Chaque jour, des locataires et des copropriétaires par étages nous demandent comment obtenir une borne de recharge privée. Par rapport aux autres pays d’Europe, la Suisse compte le plus de personnes tributaires du bon vouloir des propriétaires immobiliers. C’est pourquoi Swiss eMobility a demandé le droit à la recharge (motion Grossen 21.3371). Mais le Conseil fédéral ne veut rien entendre et propose de rejeter la motion.

En septembre dernier, lors du congrès sur la mobilité électrique, l’ancienne Présidente de la Confédération et Cheffe du DETEC, Mme Simonetta Sommaruga, a proposé son aide pour répondre aux besoins de la mobilité électrique. De toute évidence, cette offre ne s’applique pas à l’ensemble du Conseil fédéral.
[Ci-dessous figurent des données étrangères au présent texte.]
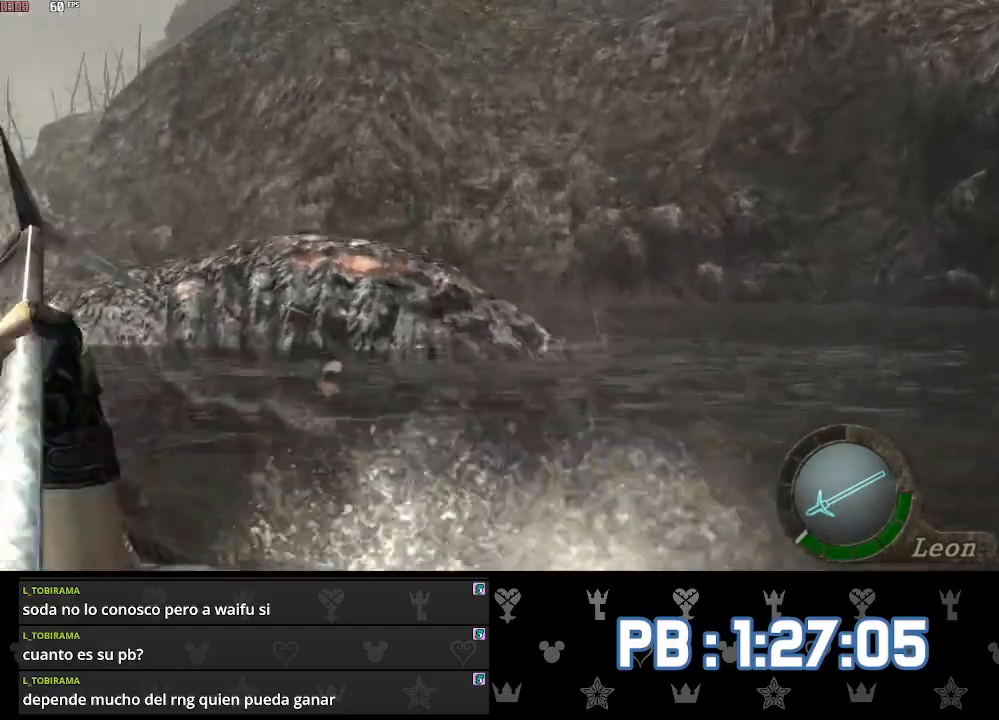
{"buttons": ["L2", "DPAD_DOWN"], "left_stick": "center", "right_stick": "center", "events": [[333, "R2", "down"], [467, "R2", "up"]]}
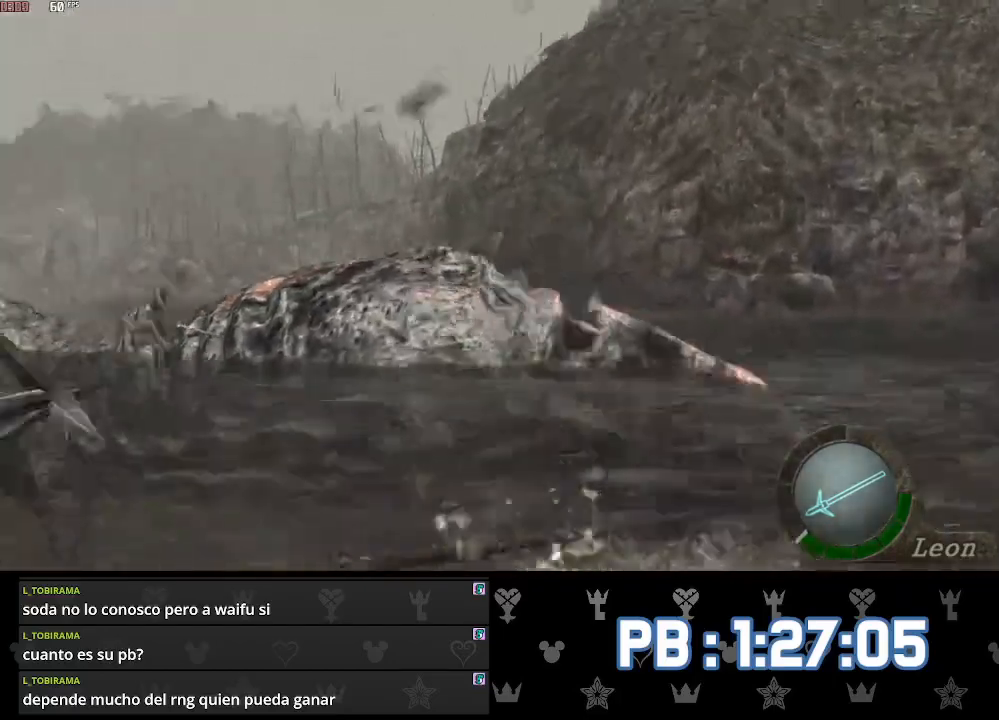
{"buttons": ["L2", "DPAD_DOWN"], "left_stick": "center", "right_stick": "center", "events": [[17, "R2", "down"], [167, "R2", "up"], [200, "R2", "down"], [483, "R2", "up"]]}
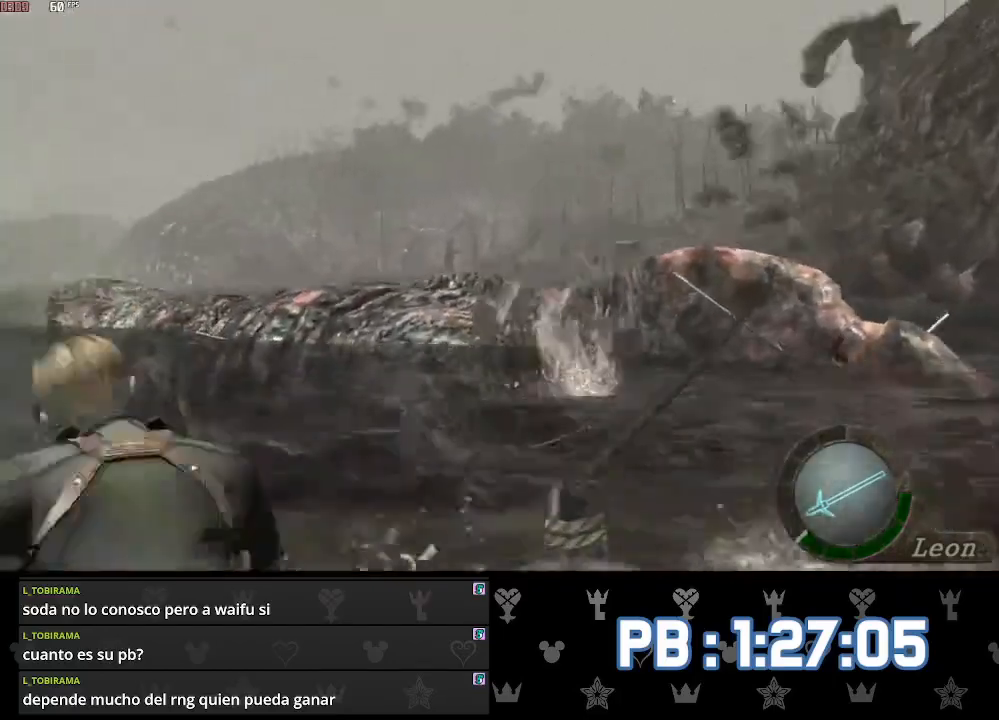
{"buttons": ["L2", "R2"], "left_stick": "center", "right_stick": "center", "events": [[50, "R2", "down"], [150, "DPAD_DOWN", "up"], [183, "R2", "up"], [217, "R2", "down"], [350, "R2", "up"], [433, "R2", "down"]]}
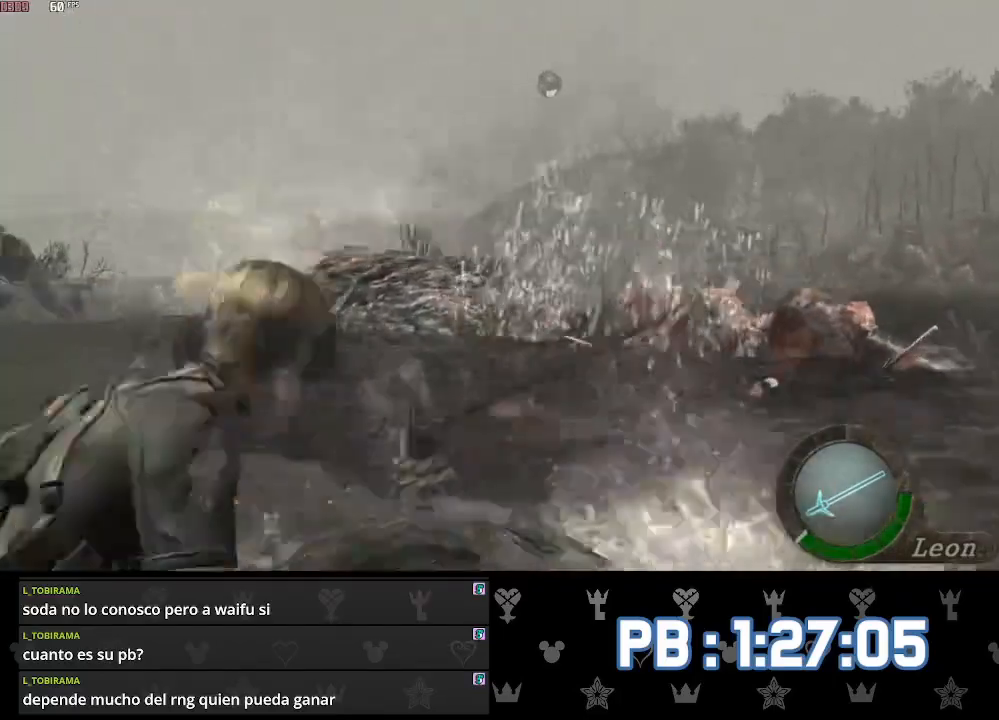
{"buttons": ["L2", "R2"], "left_stick": "center", "right_stick": "center", "events": [[67, "R2", "up"], [133, "R2", "down"], [250, "R2", "up"], [300, "R2", "down"], [417, "R2", "up"], [467, "R2", "down"]]}
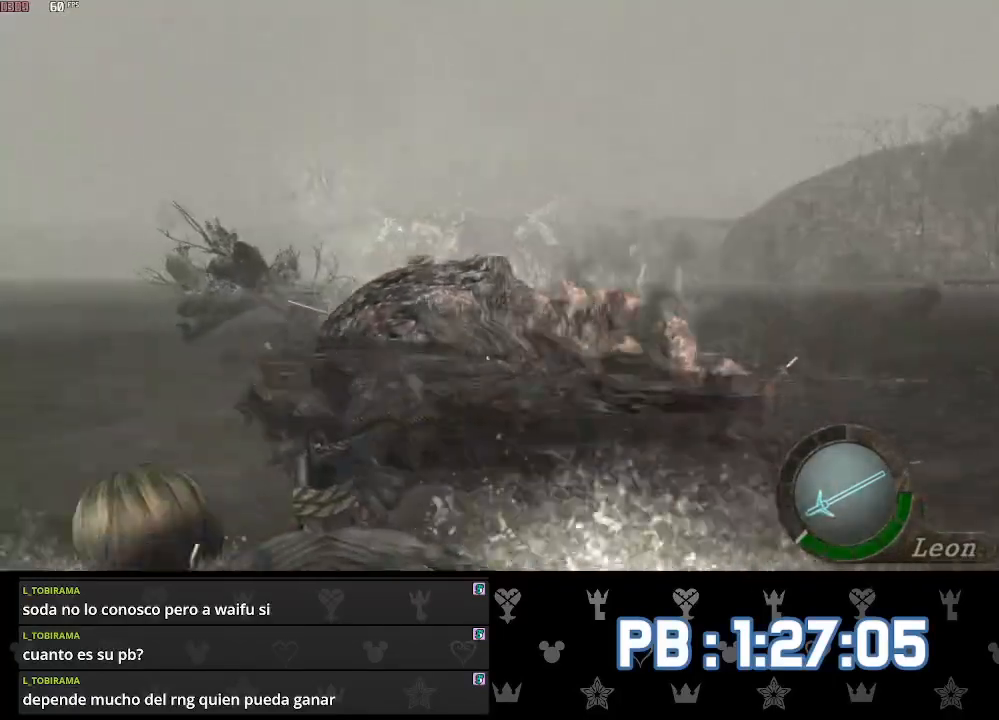
{"buttons": ["L2"], "left_stick": "center", "right_stick": "center", "events": [[100, "R2", "up"], [150, "R2", "down"], [283, "R2", "up"], [333, "R2", "down"], [450, "R2", "up"]]}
Le nombre réjouissant d’immatriculations de véhicules électriques est dû aux acteurs extrêmement actifs et innovants en Suisse. Aux acteurs privés qui, contrairement à leurs voisins, mettent à disposition l’un des meilleurs réseaux de recharge publics sans la moindre aide financière de l’État. Le premier acteur public, la Confédération, reste frileux lorsqu’il s’agit d’instaurer des cadres en faveur de la mobilité électrique. Il ne s’agit pas essentiellement d’une aide financière, mais par exemple aussi de l’égalité concernant l’imposition des voitures de service ou, justement, le droit des locations et des copropriétaires par étages de pouvoir installer une borne de recharge privée. Des mesures que les Suisses continuent d’attendre.

Pourquoi la moyenne des émissions de CO2 du parc automobile en Norvège est-elle de moitié inférieure à la nôtre? C’est parce, outre la suppression de la taxe sur la valeur ajoutée pour les voitures électriques, la part des propriétaires de maison individuelle est deux fois plus élevée en Norvège qu’en Suisse. L’installation d’une borne de recharge privée est un jeu d’enfant pour la plupart des Norvégiens. Le droit à la recharge simplifierait la situation difficile vécue par la majorité des Suisses. Mais pour le Conseil fédéral, cela ne suffit pas pour soutenir notre demande. Dans sa réponse, il motive son rejet en se référant aux cantons qui doivent modifier leur législation en matière de constructions afin de tenir compte de la vague d’électrification à venir. Mais les directives en matière de construction s’appliquent aux nouvelles constructions. La plupart des locataires n’en profiteront pas avant très longtemps. Les autres alternatives proposées par le Conseil fédéral sont un système d’incitations appelé Fonds pour le climat dans la loi sur le CO2 (si le peuple accepte la révision) et d’autres mesures résultant d’un rapport (qui n’est même pas encore rédigé). S’agissant du Fonds pour le climat, il convient aussi de souligner que les 60 millions de CHF seront répartis sur sept mesures. L’installation d’infrastructures de recharge est la sixième priorité. Les locataires et les copropriétaires par étages doivent toujours faire preuve de plus d’imagination que d’aptitudes au calcul pour se faire aider par la Confédération dans leur projet d’électrification.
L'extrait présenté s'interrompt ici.